ASSIGNMENT:
The whole of the data, every line, should come back exactly the same.
Top of GIVEN RECORDS
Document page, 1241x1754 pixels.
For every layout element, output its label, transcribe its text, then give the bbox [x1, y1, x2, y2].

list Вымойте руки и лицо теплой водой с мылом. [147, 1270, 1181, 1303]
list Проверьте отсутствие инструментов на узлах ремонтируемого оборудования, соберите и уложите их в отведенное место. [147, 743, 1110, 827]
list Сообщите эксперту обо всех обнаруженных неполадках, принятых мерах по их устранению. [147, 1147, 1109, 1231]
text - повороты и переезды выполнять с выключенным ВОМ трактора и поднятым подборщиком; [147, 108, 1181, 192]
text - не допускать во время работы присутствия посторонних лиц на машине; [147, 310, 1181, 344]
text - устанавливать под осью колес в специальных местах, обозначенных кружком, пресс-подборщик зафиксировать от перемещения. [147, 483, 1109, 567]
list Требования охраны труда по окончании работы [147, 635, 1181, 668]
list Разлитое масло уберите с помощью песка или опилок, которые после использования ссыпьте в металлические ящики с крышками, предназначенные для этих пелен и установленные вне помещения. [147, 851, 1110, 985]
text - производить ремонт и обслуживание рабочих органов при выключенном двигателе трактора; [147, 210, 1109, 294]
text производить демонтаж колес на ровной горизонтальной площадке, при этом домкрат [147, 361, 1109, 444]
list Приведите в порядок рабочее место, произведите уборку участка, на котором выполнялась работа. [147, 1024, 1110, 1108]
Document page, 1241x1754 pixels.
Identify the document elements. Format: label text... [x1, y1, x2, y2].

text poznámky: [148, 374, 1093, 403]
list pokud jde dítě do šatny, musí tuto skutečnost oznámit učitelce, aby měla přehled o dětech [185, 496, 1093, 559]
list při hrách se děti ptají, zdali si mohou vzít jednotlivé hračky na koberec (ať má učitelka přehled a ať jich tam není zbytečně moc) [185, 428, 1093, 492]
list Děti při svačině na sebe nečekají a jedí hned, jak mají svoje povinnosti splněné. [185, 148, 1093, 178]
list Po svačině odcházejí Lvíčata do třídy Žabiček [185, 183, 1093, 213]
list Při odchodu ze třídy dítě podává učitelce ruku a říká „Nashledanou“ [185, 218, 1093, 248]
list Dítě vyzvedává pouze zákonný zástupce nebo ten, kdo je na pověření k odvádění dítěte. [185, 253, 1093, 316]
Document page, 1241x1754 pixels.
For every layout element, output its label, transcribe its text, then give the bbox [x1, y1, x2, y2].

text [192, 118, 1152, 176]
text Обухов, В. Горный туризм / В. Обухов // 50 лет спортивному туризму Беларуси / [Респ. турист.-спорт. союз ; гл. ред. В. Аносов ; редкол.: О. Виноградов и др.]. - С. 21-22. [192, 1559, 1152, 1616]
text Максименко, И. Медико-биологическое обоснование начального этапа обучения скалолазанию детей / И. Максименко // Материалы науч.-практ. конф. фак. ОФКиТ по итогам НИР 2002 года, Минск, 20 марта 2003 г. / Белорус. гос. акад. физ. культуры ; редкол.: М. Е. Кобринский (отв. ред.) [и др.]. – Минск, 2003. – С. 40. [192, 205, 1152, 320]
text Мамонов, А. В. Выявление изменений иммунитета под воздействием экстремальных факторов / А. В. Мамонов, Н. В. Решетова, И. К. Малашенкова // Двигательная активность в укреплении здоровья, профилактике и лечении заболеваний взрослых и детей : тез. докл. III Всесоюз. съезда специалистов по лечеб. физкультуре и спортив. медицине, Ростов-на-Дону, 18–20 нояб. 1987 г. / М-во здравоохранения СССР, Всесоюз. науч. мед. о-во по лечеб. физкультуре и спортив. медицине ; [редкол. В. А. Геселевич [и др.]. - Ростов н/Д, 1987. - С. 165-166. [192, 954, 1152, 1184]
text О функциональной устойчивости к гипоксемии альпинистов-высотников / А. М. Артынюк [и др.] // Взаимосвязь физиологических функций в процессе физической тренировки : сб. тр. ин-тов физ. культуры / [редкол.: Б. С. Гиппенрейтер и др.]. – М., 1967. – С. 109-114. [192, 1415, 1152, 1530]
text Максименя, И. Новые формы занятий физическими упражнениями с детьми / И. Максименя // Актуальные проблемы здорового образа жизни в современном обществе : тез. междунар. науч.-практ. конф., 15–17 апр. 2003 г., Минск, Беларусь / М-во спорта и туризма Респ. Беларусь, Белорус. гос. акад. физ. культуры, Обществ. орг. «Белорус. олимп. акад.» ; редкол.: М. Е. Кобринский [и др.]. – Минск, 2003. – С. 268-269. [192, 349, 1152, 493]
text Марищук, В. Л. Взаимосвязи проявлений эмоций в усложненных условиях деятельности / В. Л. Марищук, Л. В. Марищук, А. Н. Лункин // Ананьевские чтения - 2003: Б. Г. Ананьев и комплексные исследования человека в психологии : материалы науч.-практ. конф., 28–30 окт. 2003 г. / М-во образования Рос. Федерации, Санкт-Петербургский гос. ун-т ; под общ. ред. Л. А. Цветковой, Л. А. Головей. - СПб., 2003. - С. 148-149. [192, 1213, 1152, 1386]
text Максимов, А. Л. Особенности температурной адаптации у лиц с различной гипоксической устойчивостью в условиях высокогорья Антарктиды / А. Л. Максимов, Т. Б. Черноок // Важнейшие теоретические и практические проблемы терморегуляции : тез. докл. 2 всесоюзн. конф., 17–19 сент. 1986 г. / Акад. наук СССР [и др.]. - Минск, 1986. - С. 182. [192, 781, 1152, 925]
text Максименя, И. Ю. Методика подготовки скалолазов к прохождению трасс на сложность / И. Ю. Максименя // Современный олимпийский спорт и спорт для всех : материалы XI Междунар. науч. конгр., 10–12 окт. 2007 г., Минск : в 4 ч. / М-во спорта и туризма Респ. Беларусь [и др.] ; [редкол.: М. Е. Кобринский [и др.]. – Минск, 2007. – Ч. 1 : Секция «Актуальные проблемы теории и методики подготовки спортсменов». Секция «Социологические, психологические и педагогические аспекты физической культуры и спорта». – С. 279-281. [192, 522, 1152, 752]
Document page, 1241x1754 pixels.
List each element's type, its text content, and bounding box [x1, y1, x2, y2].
Bottom of GIVEN RECORDS
RESULT BELOW:
Document page, 1241x1754 pixels.
For every layout element, output its label, transcribe its text, then give the bbox [x1, y1, x2, y2].

list Вымойте руки и лицо теплой водой с мылом. [147, 1270, 1181, 1303]
list Проверьте отсутствие инструментов на узлах ремонтируемого оборудования, соберите и уложите их в отведенное место. [147, 743, 1110, 827]
list Сообщите эксперту обо всех обнаруженных неполадках, принятых мерах по их устранению. [147, 1147, 1109, 1231]
text - повороты и переезды выполнять с выключенным ВОМ трактора и поднятым подборщиком; [147, 108, 1181, 192]
text - не допускать во время работы присутствия посторонних лиц на машине; [147, 310, 1181, 344]
text - устанавливать под осью колес в специальных местах, обозначенных кружком, пресс-подборщик зафиксировать от перемещения. [147, 483, 1109, 567]
list Требования охраны труда по окончании работы [147, 635, 1181, 668]
list Разлитое масло уберите с помощью песка или опилок, которые после использования ссыпьте в металлические ящики с крышками, предназначенные для этих пелен и установленные вне помещения. [147, 851, 1110, 985]
text - производить ремонт и обслуживание рабочих органов при выключенном двигателе трактора; [147, 210, 1109, 294]
text производить демонтаж колес на ровной горизонтальной площадке, при этом домкрат [147, 361, 1109, 444]
list Приведите в порядок рабочее место, произведите уборку участка, на котором выполнялась работа. [147, 1024, 1110, 1108]
Document page, 1241x1754 pixels.
Identify the document elements. Format: label text... [x1, y1, x2, y2].

text poznámky: [148, 374, 1093, 403]
list pokud jde dítě do šatny, musí tuto skutečnost oznámit učitelce, aby měla přehled o dětech [185, 496, 1093, 559]
list při hrách se děti ptají, zdali si mohou vzít jednotlivé hračky na koberec (ať má učitelka přehled a ať jich tam není zbytečně moc) [185, 428, 1093, 492]
list Děti při svačině na sebe nečekají a jedí hned, jak mají svoje povinnosti splněné. [185, 148, 1093, 178]
list Po svačině odcházejí Lvíčata do třídy Žabiček [185, 183, 1093, 213]
list Při odchodu ze třídy dítě podává učitelce ruku a říká „Nashledanou“ [185, 218, 1093, 248]
list Dítě vyzvedává pouze zákonný zástupce nebo ten, kdo je na pověření k odvádění dítěte. [185, 253, 1093, 316]
Document page, 1241x1754 pixels.
For every layout element, output its label, transcribe its text, then give the bbox [x1, y1, x2, y2].

text [192, 118, 1152, 176]
text Обухов, В. Горный туризм / В. Обухов // 50 лет спортивному туризму Беларуси / [Респ. турист.-спорт. союз ; гл. ред. В. Аносов ; редкол.: О. Виноградов и др.]. - С. 21-22. [192, 1559, 1152, 1616]
text Максименко, И. Медико-биологическое обоснование начального этапа обучения скалолазанию детей / И. Максименко // Материалы науч.-практ. конф. фак. ОФКиТ по итогам НИР 2002 года, Минск, 20 марта 2003 г. / Белорус. гос. акад. физ. культуры ; редкол.: М. Е. Кобринский (отв. ред.) [и др.]. – Минск, 2003. – С. 40. [192, 205, 1152, 320]
text Мамонов, А. В. Выявление изменений иммунитета под воздействием экстремальных факторов / А. В. Мамонов, Н. В. Решетова, И. К. Малашенкова // Двигательная активность в укреплении здоровья, профилактике и лечении заболеваний взрослых и детей : тез. докл. III Всесоюз. съезда специалистов по лечеб. физкультуре и спортив. медицине, Ростов-на-Дону, 18–20 нояб. 1987 г. / М-во здравоохранения СССР, Всесоюз. науч. мед. о-во по лечеб. физкультуре и спортив. медицине ; [редкол. В. А. Геселевич [и др.]. - Ростов н/Д, 1987. - С. 165-166. [192, 954, 1152, 1184]
text О функциональной устойчивости к гипоксемии альпинистов-высотников / А. М. Артынюк [и др.] // Взаимосвязь физиологических функций в процессе физической тренировки : сб. тр. ин-тов физ. культуры / [редкол.: Б. С. Гиппенрейтер и др.]. – М., 1967. – С. 109-114. [192, 1415, 1152, 1530]
text Максименя, И. Новые формы занятий физическими упражнениями с детьми / И. Максименя // Актуальные проблемы здорового образа жизни в современном обществе : тез. междунар. науч.-практ. конф., 15–17 апр. 2003 г., Минск, Беларусь / М-во спорта и туризма Респ. Беларусь, Белорус. гос. акад. физ. культуры, Обществ. орг. «Белорус. олимп. акад.» ; редкол.: М. Е. Кобринский [и др.]. – Минск, 2003. – С. 268-269. [192, 349, 1152, 493]
text Марищук, В. Л. Взаимосвязи проявлений эмоций в усложненных условиях деятельности / В. Л. Марищук, Л. В. Марищук, А. Н. Лункин // Ананьевские чтения - 2003: Б. Г. Ананьев и комплексные исследования человека в психологии : материалы науч.-практ. конф., 28–30 окт. 2003 г. / М-во образования Рос. Федерации, Санкт-Петербургский гос. ун-т ; под общ. ред. Л. А. Цветковой, Л. А. Головей. - СПб., 2003. - С. 148-149. [192, 1213, 1152, 1386]
text Максимов, А. Л. Особенности температурной адаптации у лиц с различной гипоксической устойчивостью в условиях высокогорья Антарктиды / А. Л. Максимов, Т. Б. Черноок // Важнейшие теоретические и практические проблемы терморегуляции : тез. докл. 2 всесоюзн. конф., 17–19 сент. 1986 г. / Акад. наук СССР [и др.]. - Минск, 1986. - С. 182. [192, 781, 1152, 925]
text Максименя, И. Ю. Методика подготовки скалолазов к прохождению трасс на сложность / И. Ю. Максименя // Современный олимпийский спорт и спорт для всех : материалы XI Междунар. науч. конгр., 10–12 окт. 2007 г., Минск : в 4 ч. / М-во спорта и туризма Респ. Беларусь [и др.] ; [редкол.: М. Е. Кобринский [и др.]. – Минск, 2007. – Ч. 1 : Секция «Актуальные проблемы теории и методики подготовки спортсменов». Секция «Социологические, психологические и педагогические аспекты физической культуры и спорта». – С. 279-281. [192, 522, 1152, 752]
Document page, 1241x1754 pixels.
List each element's type, its text content, and bounding box [x1, y1, x2, y2].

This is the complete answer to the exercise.